Bristol-Myers Squibb: Summer STARS Thriving at Stuart Country Day School
Summer STARS Thriving at Stuart Country Day School
July 28, 2008 – For the 19th summer running, Stuart Country Day School of the Sacred Heart is hosting its Summer STARS Program, drawing 125 students from Trenton’s public and parochial schools and various community organizations. Thanks to a $50,000 contribution from Bristol-Myers Squibb, which has generously sponsored the program since 1991, Summer STARS continues to provide valuable enrichment for children from Trenton’s inner city.

The theme for the 2008 STARS Program is “Team Work,” and there is no better working example of this concept than the STARS staff itself. The teachers in the program, both from Stuart and other school districts, return year after to year to spend their summers with the young students.

Asked why so many teachers choose to teach STARS every summer, program director, Samantha Thetgyi Ryan, says, “First, our educators know that our students choose to be here during their precious summer break because they are eager to learn. Because of this, they are great students to teach.

“The type of relationship we get to foster with our students is special in that we are not a laid back ‘summer camp’ and we are not a rigid ‘school’ either. Our teachers and students are privileged to have the best of both worlds. We are able to talk about life and learning with the students in a way that we can't normally do during the school year. Perhaps partly because of this, each year, strong bonds between the faculty and students are made. These strong bonds are what keep our teachers coming back. The teachers love the kids, and the kids love the teachers. It's as simple as that.”

The children who come to Summer STARS are in Grades 2-6 and for four weeks, they immerse themselves in a special blend of academics and summertime fun. Courses in science, math, reading, and writing develop and hone the students’ skills. Activities such as swim lesson at the YMCA every Wednesday for the younger children, an African drum performer last week, and plays and concerts put on by the children themselves enhance the learning that is happening in the classrooms.

Heidi Echternacht, a Stuart teacher and the community service director for STARS, finds that the “really amazing kids” are what make the program so special. And some of those amazing kids return year after year, too. Alaina Gaines, a 2008 Stuart graduate, first came to Summer STARS as a 3rd grader. Now she is the assistant to the director of the program. Says Gaines, “I am always willing to come back and be involved and because I love the kids. It is amazing how much the program helped me and now I can be a part of helping others.”

Gaines adds that what she really wants is to “congratulate the kids. It’s pretty amazing. They are not at all sad to come to school in the summer. They come to play and have fun while learning…. The kids love it so much and they are willing to spend their summer learning.”
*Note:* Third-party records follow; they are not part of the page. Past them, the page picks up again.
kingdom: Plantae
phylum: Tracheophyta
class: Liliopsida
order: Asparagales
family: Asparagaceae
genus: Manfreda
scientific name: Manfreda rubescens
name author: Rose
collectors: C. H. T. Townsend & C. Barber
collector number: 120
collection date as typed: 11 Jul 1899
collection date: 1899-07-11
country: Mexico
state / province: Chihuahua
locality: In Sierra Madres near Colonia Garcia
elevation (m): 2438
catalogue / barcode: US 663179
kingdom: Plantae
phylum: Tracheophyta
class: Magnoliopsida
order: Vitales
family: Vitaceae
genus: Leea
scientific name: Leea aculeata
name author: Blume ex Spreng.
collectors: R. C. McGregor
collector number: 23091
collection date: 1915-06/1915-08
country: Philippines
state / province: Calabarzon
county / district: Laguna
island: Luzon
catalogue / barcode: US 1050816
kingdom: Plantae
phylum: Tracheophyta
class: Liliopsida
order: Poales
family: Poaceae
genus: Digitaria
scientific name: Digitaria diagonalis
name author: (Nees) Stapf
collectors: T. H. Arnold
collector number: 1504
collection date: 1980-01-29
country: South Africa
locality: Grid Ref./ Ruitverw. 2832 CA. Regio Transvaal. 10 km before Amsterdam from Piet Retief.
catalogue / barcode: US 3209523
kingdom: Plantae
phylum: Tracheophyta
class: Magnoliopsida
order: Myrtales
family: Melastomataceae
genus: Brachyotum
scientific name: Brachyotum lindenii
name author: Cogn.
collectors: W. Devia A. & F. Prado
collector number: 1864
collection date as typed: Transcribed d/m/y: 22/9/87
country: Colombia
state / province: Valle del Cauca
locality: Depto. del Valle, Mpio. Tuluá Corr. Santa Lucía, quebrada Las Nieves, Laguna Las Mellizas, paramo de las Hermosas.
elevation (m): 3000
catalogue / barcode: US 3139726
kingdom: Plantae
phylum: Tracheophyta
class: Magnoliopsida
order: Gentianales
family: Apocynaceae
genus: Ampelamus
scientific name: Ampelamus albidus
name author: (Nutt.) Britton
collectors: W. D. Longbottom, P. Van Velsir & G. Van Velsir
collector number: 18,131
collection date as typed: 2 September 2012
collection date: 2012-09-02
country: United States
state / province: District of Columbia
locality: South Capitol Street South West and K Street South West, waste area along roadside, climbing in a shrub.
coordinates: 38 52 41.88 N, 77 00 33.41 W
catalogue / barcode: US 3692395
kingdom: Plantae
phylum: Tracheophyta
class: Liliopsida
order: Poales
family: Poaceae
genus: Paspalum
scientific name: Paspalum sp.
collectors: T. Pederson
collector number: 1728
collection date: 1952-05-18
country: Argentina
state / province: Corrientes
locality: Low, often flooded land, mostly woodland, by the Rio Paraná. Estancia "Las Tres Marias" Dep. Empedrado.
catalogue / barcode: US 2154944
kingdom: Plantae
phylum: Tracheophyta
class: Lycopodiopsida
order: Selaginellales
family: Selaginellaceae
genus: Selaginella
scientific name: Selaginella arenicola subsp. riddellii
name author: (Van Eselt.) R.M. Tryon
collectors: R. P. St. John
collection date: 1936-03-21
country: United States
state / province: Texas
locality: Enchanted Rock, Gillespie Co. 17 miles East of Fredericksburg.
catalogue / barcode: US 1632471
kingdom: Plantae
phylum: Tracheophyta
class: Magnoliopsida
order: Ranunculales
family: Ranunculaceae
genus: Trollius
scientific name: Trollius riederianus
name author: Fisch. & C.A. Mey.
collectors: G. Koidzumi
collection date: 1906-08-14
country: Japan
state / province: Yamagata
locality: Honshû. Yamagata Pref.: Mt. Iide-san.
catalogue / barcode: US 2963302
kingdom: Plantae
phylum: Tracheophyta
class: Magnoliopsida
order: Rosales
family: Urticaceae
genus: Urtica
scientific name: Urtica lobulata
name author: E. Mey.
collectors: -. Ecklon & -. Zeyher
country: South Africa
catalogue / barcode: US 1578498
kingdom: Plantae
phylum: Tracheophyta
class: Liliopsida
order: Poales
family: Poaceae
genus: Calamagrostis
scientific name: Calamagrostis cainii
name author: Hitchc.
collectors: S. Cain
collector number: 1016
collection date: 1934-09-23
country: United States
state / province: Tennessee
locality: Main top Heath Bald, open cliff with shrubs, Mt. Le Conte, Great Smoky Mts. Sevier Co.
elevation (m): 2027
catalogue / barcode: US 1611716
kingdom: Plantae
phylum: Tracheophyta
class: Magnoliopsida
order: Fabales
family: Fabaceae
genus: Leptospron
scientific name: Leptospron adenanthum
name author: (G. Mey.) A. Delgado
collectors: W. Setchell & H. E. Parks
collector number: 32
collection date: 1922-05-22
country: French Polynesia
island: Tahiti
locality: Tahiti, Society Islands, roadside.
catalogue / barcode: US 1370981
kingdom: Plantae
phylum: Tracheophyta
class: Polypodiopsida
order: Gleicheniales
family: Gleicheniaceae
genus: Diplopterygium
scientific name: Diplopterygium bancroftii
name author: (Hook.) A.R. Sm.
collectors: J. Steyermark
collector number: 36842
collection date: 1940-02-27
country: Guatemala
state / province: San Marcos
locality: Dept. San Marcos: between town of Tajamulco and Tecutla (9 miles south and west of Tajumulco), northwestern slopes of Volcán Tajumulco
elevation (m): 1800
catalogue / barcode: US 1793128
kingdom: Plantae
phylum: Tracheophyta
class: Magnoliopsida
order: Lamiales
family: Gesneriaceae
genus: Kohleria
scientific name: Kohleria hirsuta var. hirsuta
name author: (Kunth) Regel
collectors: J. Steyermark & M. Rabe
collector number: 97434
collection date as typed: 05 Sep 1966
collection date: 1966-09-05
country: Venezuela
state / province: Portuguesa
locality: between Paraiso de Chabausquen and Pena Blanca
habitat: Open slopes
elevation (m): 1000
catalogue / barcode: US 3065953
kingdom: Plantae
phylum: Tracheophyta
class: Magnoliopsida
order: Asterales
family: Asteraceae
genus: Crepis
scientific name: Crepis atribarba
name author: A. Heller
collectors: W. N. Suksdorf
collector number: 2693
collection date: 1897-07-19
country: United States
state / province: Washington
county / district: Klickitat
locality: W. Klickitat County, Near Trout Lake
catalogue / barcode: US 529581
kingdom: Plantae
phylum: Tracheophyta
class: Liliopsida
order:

One of the more impressive experiences the students encounter can be found in the instrumental music program. Instructor David Geltch, a music teacher from the Manalapan-Englishtown school district, has been teaching 5th and 6th graders in the Summer STARS program for the past 7 years. His approach is wonderfully ambitious, if also, in his own words, “hair-raising.” Geltch works with children who have no knowledge of playing a musical instrument and, in four weeks’ time, has the new musicians performing in an ensemble.

The STARS’ “Band-in-a-Month” project is truly amazing when one considers that the students are choosing to learn woodwind, brass, or percussion instruments that they have never studied before. David Geltch observes that STARS offers the children a “risk-free environment where everyone is starting fresh and together.” And by the end of four weeks, not only do the musicians have a foundation for reading music, but they are also confident enough to perform together.

What makes Summer STARS a rich experience for Geltch is “knowing that I am teaching students that don’t all have this opportunity during their school year. It means a lot to me that I am reaching those particular students. They have tremendous talent and I am able to watch them make those connections.”

The “Band-in-a-Month” performs this year on August 1, 2008 at Stuart Country Day School of the Sacred Heart. It’s where STARS are born.